Work to be completed |
Using the data beneath this instruction, retype only the lines from the one that contains "right wrist: (117, 147)" down to the one that contains "nose: (61, 27)", both included, exactly as they appear.

++++ Provided entries

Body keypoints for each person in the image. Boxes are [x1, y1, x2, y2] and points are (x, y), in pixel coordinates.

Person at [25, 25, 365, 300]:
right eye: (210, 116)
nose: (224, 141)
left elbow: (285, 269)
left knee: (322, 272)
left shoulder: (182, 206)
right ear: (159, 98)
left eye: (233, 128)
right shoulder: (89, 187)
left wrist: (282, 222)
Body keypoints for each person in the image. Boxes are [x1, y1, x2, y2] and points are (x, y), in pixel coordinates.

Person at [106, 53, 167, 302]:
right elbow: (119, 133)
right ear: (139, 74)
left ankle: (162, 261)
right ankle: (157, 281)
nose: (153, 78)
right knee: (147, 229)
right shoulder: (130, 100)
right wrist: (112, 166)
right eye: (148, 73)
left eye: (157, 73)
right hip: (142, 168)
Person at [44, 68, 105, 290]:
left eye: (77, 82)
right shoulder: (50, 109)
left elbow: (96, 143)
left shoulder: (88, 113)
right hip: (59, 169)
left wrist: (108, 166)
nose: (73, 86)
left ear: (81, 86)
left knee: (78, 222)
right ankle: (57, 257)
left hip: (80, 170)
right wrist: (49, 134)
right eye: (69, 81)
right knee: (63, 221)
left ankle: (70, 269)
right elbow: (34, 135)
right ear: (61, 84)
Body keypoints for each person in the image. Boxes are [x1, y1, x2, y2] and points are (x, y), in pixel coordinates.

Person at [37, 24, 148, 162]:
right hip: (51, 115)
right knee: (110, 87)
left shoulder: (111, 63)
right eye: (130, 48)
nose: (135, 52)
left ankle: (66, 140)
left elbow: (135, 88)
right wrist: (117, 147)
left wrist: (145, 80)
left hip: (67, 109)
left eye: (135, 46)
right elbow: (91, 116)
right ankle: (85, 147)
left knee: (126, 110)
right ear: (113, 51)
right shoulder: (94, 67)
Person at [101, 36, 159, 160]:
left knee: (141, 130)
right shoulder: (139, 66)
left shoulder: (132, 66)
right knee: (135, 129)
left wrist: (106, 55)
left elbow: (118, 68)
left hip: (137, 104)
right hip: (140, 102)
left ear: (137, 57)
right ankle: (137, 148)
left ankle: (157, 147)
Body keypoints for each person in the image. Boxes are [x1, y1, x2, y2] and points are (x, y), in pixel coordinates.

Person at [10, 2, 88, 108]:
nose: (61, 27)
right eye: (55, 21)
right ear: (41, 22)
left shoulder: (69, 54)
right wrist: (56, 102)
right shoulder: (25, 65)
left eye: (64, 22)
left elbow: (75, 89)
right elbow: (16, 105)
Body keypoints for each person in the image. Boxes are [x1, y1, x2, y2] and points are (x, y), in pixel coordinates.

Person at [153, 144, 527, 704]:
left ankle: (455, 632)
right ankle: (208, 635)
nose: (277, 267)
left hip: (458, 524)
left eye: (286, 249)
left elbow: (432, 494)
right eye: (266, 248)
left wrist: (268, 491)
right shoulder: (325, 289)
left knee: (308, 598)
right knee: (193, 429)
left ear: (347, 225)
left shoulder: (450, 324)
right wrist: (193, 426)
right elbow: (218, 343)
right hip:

++++++++

Task solution |
right wrist: (117, 147)
left wrist: (145, 80)
left hip: (67, 109)
left eye: (135, 46)
right elbow: (91, 116)
right ankle: (85, 147)
left knee: (126, 110)
right ear: (113, 51)
right shoulder: (94, 67)
Person at [101, 36, 159, 160]:
left knee: (141, 130)
right shoulder: (139, 66)
left shoulder: (132, 66)
right knee: (135, 129)
left wrist: (106, 55)
left elbow: (118, 68)
left hip: (137, 104)
right hip: (140, 102)
left ear: (137, 57)
right ankle: (137, 148)
left ankle: (157, 147)
Body keypoints for each person in the image. Boxes are [x1, y1, x2, y2] and points are (x, y), in pixel coordinates.

Person at [10, 2, 88, 108]:
nose: (61, 27)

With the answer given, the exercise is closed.